For five years I had been pastoring a church that had once been a leading church in the city of Fort Worth, but had experienced dramatic socio-economic and demographic change. The median income of the households surrounding our church was eight thousand dollars a year.
The once vibrant blue-collar neighborhood had transitioned into a Hispanic community. The school across the street, where the church had been founded 80 years before was now 90% Hispanic as families from Mexico, Cuba and several different Central American countries came pouring into the city searching for employment and affordable housing.
Racial tension existed between the neighboring black community and our newly arrived Hispanic neighbors, and it was fed by the rivalry for turf among the Crips, The Bloods and The Latin Kings. Businesses in the area were tagged with gang signs, as each group marked their territory.
I vividly remember the Saturday morning a drive by shooting left a riddled car and two dazed gang members on the steps of our church as we prepared for a wedding. The families visiting from Oklahoma couldn’t wait to make a run back to the border, north of the Red River.
A little over a month after I heard the words, “Sail into the wind,” our church was hit by “The Mayfest Hailstorm.” Softball sized hail swept through our neighborhood as the 10th Worst Storm in American history destroyed the roofs of our church, 70 A.C. units, three vans, and took out 500 windows. Just four years before we had rebuilt our church from a fire that gutted our auditorium. It was very discouraging as we said to ourselves, “Here we go again.”
As only God could do, He began to give me a vision to lead our people to sail into the winds of adversity and find His way through the storm. I formed MISSION FT. WORTH DISASTER RELIEF, and on Sunday afternoons after church we began by knocking on doors in a six square mile area, conducting a Disaster Relief Survey to determine the most pressing needs.
Over the next two years, we learned what it meant to sail into the wind as we…
- Provided disaster relief to hundreds of homes in our neighborhood, and enlisted our people and teams all over the country to roof over 100 homes.
- Launched a Language Center, offering the residents assistance in learning English as a second language.
- Adopted the elementary school across the street and provided winter coats for 900 students and teachers. These were designed as a school letter jacket in the schools purple and white colors, bearing the logo of their mascot and the school name on the back.
- Expanded our ministry to the community through a Food Pantry / Clothing Closet.

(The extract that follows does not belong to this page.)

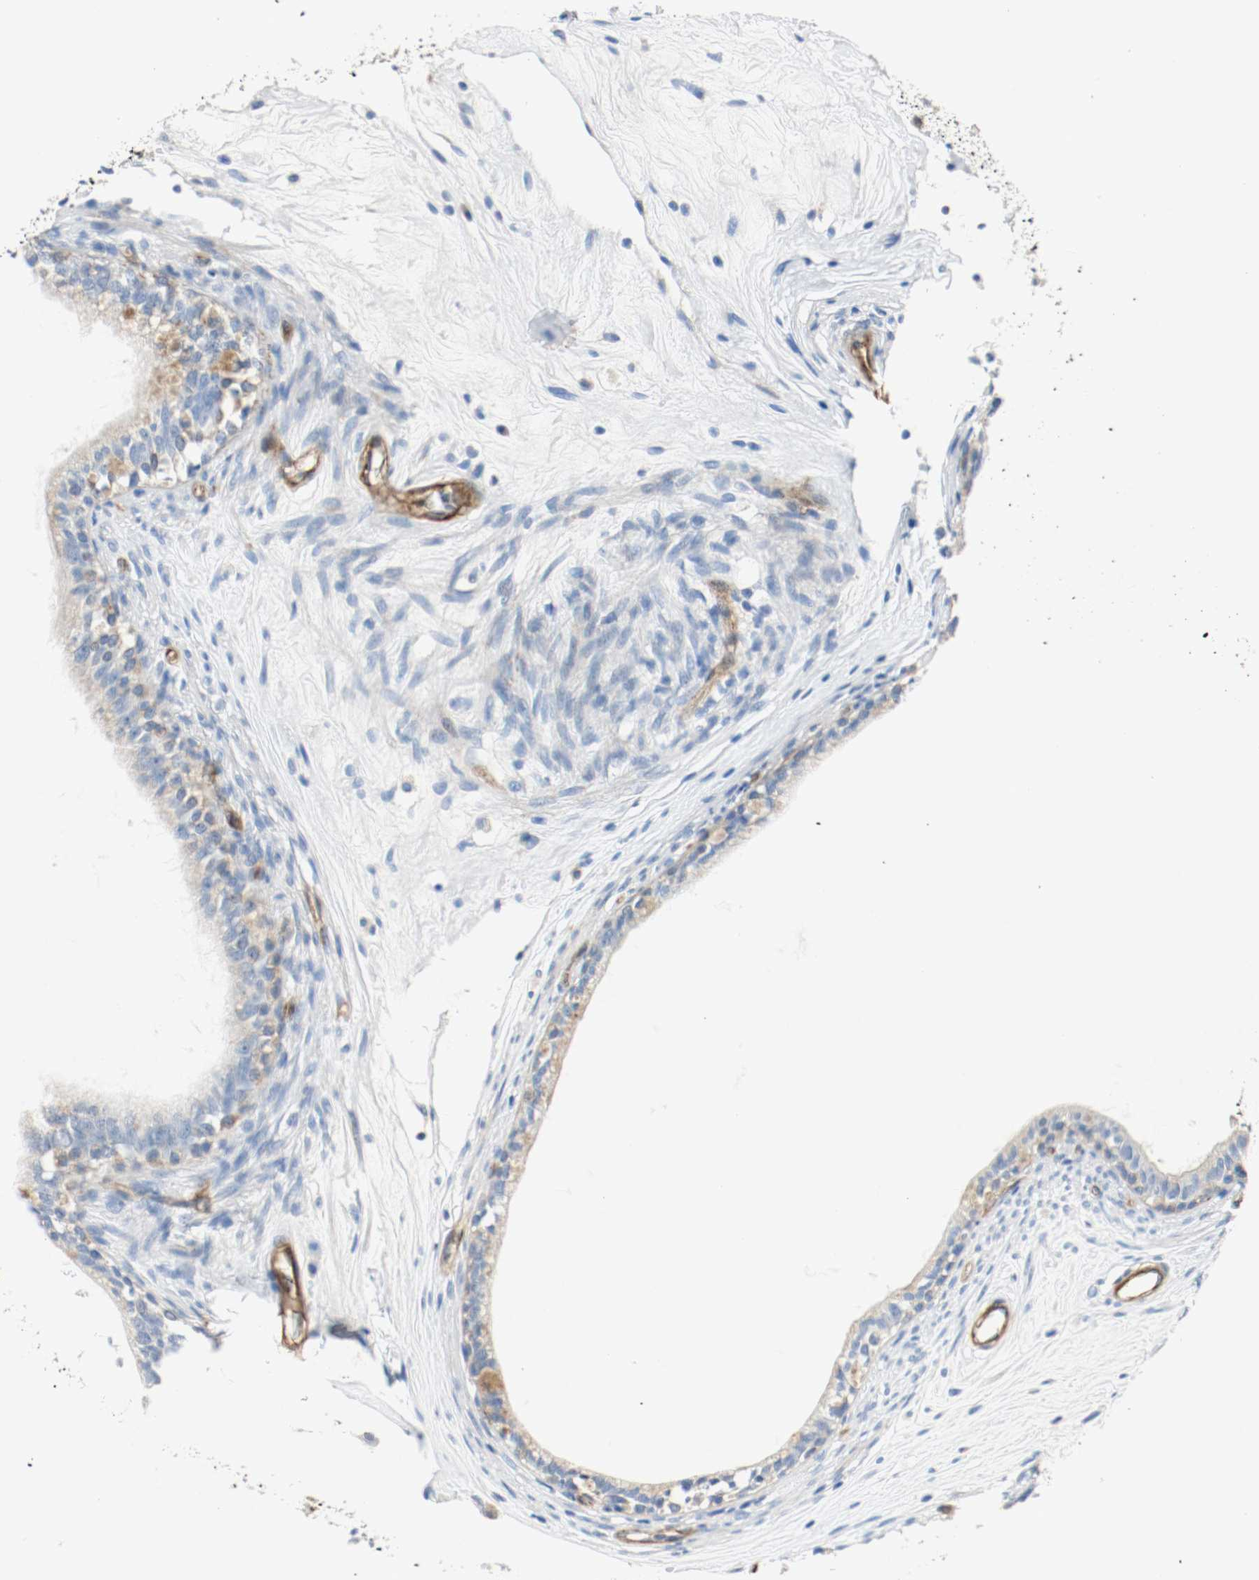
{"staining": {"intensity": "negative", "quantity": "none", "location": "none"}, "tissue": "epididymis", "cell_type": "Glandular cells", "image_type": "normal", "snomed": [{"axis": "morphology", "description": "Normal tissue, NOS"}, {"axis": "morphology", "description": "Inflammation, NOS"}, {"axis": "topography", "description": "Epididymis"}], "caption": "The micrograph displays no staining of glandular cells in unremarkable epididymis. Nuclei are stained in blue.", "gene": "LAMB1", "patient": {"sex": "male", "age": 84}}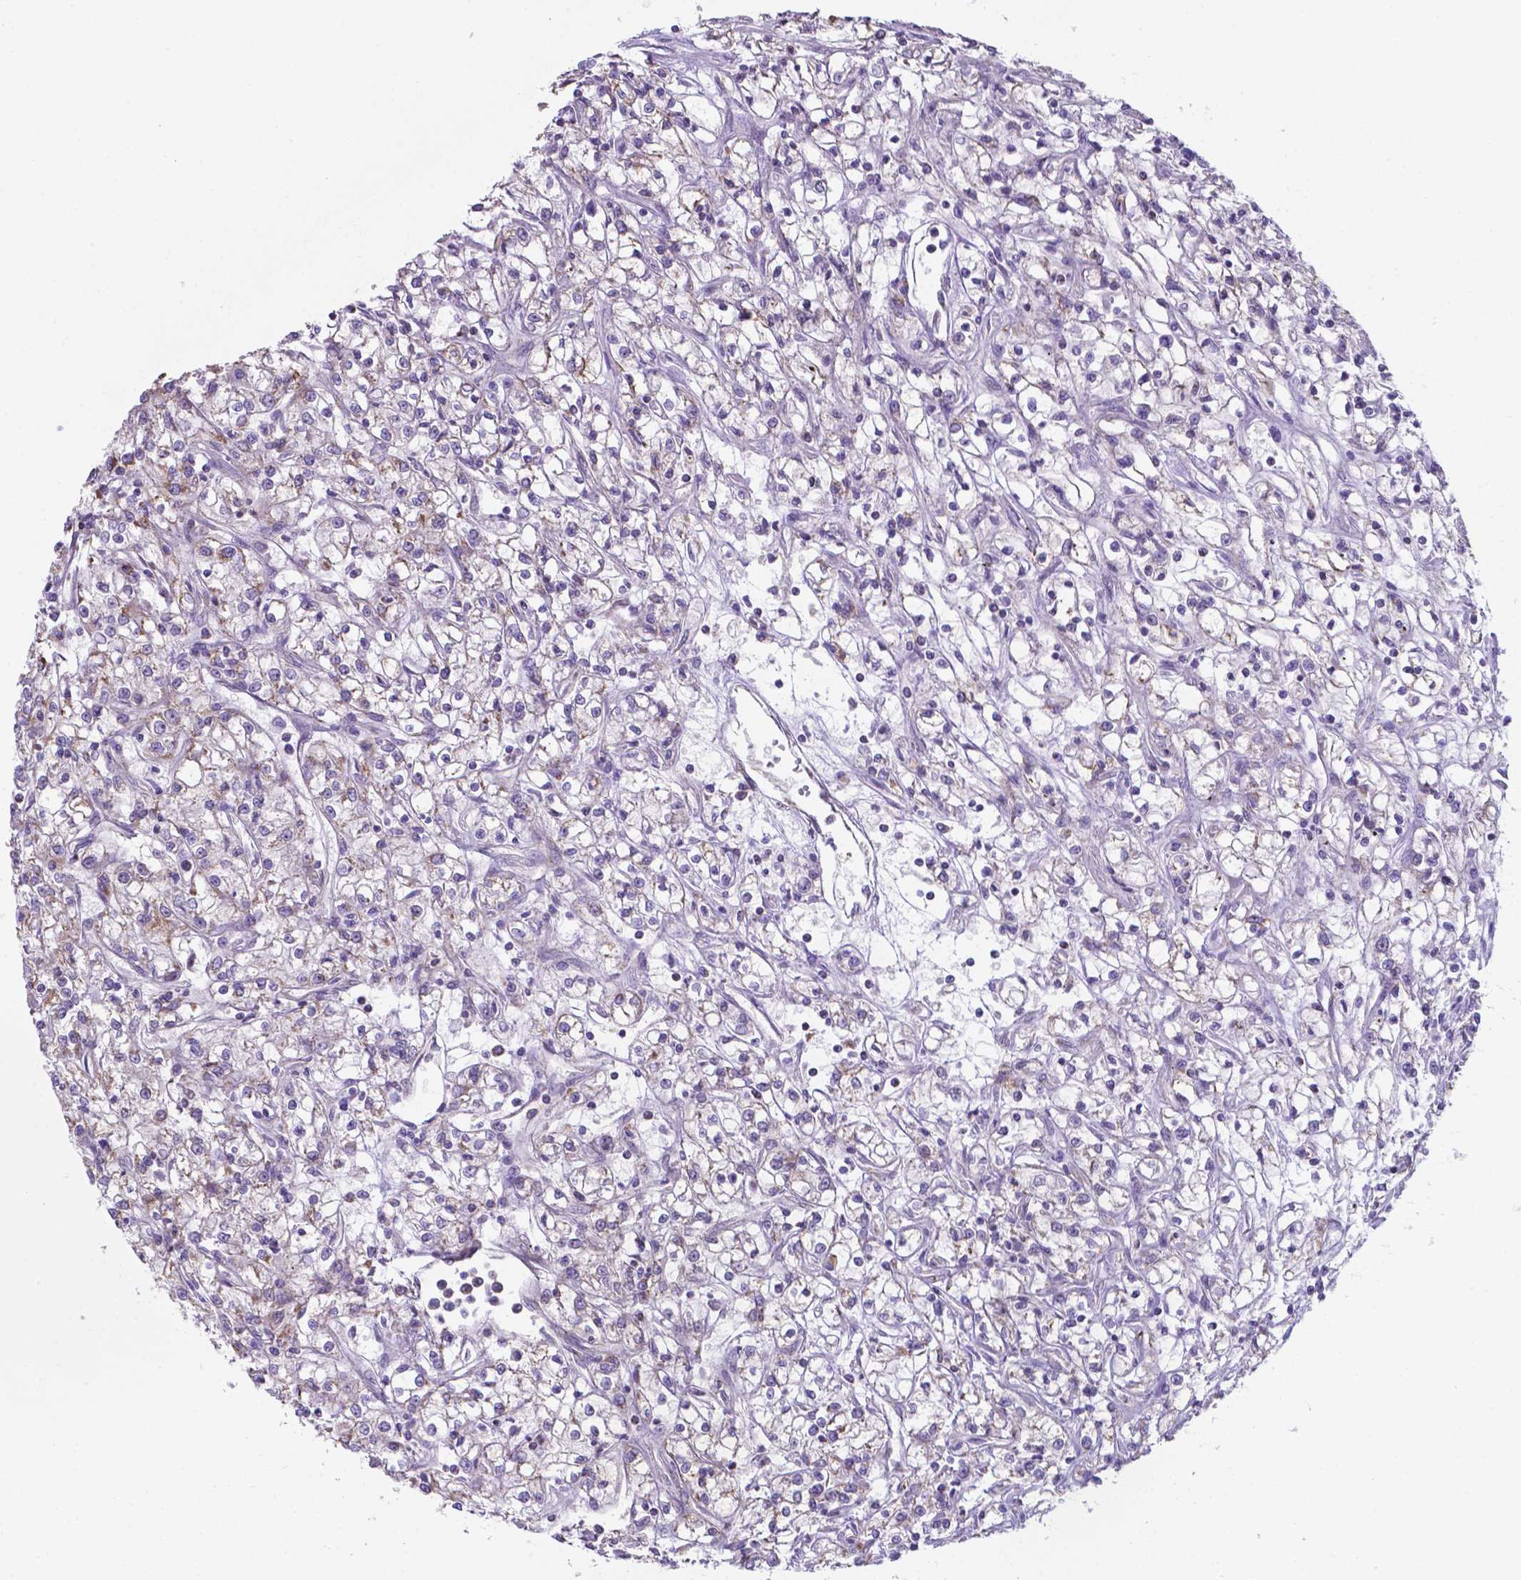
{"staining": {"intensity": "weak", "quantity": "25%-75%", "location": "cytoplasmic/membranous"}, "tissue": "renal cancer", "cell_type": "Tumor cells", "image_type": "cancer", "snomed": [{"axis": "morphology", "description": "Adenocarcinoma, NOS"}, {"axis": "topography", "description": "Kidney"}], "caption": "The immunohistochemical stain shows weak cytoplasmic/membranous expression in tumor cells of adenocarcinoma (renal) tissue.", "gene": "FAM114A1", "patient": {"sex": "female", "age": 59}}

- Enlisted and trained volunteers to serve in the Choice Crisis Pregnancy Center that was opened by our church and operated on the outskirts of our property. Today it continues to lead expectant mothers to Christ and provide them with the resources they need to raise the children they choose to protect.
During this period of upheaval and uncertainty about our own future, we sailed into the wind by investing our lives in our community and embracing the people with the love of Jesus.
I personally dispensed with wearing a coat and tie for a year, since many of the people we were reaching had lost everything in the storm. All summer long, after church on Sunday mornings we would walk the streets of our neighborhood to knock on doors and follow up on the needs of people from Noon until night.
Three years later when I left the city of Fort Worth, a member of the City Council said to me, “I have never been to your church, but people all over the Eastside tell me you pastor that church that gets out of the walls of the building and takes it to the streets.” I don’t know if I have ever been given a greater compliment of my ministry.
As I recall those days, I remember a statement repeated to me over and over again by the people who invested so much and received so little in return. They would say, “I finally feel like I am being the church and not just going to church.”
My challenge to anyone interested in sailing into the wind and ministering to people where they are before they come to church is this:
“Be the church. Don’t just go to church. People may just follow you to church if you are the church where they need you the most.”